Trying to gather the tribe
I had been trying to get a hold of my mother who lived out in a retirement community on the east side of town all morning but I had no luck with the cell phone. The only thing that seemed to be working that day was the text system, and my mom doesn’t text. I headed that way and was blocked 3 miles short. The police on the barricade told me they had 100 officers going door to door and they would ensure she left. Nothing else to do here, move along please said the officer.
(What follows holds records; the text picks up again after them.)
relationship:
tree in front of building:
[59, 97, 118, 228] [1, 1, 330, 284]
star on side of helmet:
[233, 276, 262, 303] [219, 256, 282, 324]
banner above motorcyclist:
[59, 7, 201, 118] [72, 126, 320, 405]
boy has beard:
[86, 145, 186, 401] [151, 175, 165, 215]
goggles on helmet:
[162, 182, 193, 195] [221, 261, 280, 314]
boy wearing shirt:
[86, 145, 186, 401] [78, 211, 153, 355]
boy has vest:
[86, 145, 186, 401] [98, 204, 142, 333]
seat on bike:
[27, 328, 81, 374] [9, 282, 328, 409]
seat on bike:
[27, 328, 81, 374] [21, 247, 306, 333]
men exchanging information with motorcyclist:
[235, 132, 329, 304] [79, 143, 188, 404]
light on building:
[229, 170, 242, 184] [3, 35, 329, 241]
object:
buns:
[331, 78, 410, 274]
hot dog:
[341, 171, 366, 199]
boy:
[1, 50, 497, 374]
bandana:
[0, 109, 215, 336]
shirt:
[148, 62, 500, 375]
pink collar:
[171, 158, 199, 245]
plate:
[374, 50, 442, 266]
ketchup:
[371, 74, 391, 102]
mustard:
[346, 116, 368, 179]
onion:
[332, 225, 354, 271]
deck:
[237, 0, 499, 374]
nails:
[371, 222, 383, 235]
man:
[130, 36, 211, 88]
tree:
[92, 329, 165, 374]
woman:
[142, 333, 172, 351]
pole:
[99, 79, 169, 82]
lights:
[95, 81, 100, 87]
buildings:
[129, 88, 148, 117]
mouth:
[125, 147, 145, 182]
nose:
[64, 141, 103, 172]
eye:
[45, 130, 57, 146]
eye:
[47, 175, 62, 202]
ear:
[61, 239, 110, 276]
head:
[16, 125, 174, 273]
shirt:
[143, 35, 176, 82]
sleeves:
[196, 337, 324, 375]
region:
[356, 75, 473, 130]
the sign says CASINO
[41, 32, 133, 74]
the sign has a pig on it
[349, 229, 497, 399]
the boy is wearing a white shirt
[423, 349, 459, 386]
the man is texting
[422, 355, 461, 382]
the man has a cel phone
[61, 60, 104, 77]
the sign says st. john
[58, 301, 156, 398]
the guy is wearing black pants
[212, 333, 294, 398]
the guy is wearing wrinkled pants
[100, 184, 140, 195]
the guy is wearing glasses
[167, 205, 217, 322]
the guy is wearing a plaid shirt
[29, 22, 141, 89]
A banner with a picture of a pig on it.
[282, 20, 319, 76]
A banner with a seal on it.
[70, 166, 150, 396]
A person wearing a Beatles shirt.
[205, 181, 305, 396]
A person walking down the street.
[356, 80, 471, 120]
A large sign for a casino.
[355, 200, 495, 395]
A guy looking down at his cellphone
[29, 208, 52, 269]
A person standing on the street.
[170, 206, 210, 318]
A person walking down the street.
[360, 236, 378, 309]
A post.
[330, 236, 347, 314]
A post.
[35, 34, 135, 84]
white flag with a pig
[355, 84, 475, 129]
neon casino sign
I was witnessing people’s total losses, and I reminded myself that it was just in fact, stuff. More and more people had migrated to our neighborhood in the Grace Tract and I was starting to hear the stories of so many people who had lost all of it. One neighbor had her parents and her husband’s parents tucked in at her house, both couples were dealing with total losses. All they had was their loved ones and their pets.
Not knowing
After about 3 hours I headed back to what I referred to as the front lines to see how the Sleepy Hollow (rental house) neighborhood was faring. I observed the same large black billowing columns of smoke as I approached the fire line, only this time they seemed to be farther west with a lot of white smoke in the east side of the valley. As I turned the last corner on to Sleepy Hollow Drive, for the first time that day I saw a fire truck, its crew working to put out a house just across a small creek from ours it was wrecked but they weren’t going to let the fire spread beyond that, our house was intact along with two others, everything else in the immediate area was gone. Fires emanating from melted down gas meters, water spilling from broken water pipes and drifting smoke was the only movement. I was relieved and devastated at the same time. Another fire crew from Palo Alto was down the street, I walked over and thank them for their service, they asked which house had been mine, I pointed behind me to the corner house still standing, he told me that when they arrived on scene several volunteers/neighbors were wetting down the bark, putting out fires and trying to save the house. Well, people I didn’t even know but we’re presumably friends and acquaintances of our tenants were responsible for saving the house and belongings of the tenants. The scene was so different from the earlier trips, I couldn’t believe it. I felt like a huge weight was lifted from me. A broken window and a few fences that having cut down by a fire crew to reduce the amount of fuel around the house was all the damage I could see from the outside. I texted our tenant immediately and let them know that their house was still standing and that I felt like it was going to be ok. With all those fire crews around, you stop worrying so much. Also, the wind had died down. As I write this on Tuesday I can hear helicopters moving through the smoke overhead working on fires and hotspots. As we trail into the night more evacuations are being called, more houses are being lost. I realize that it’s not over for others, just delayed.
Businesses have been lost, employees have been displaced, stuff has disappeared, disintegrated, and possibly the loss of life. This will be hard, our new reality. #sonomastrong says it all.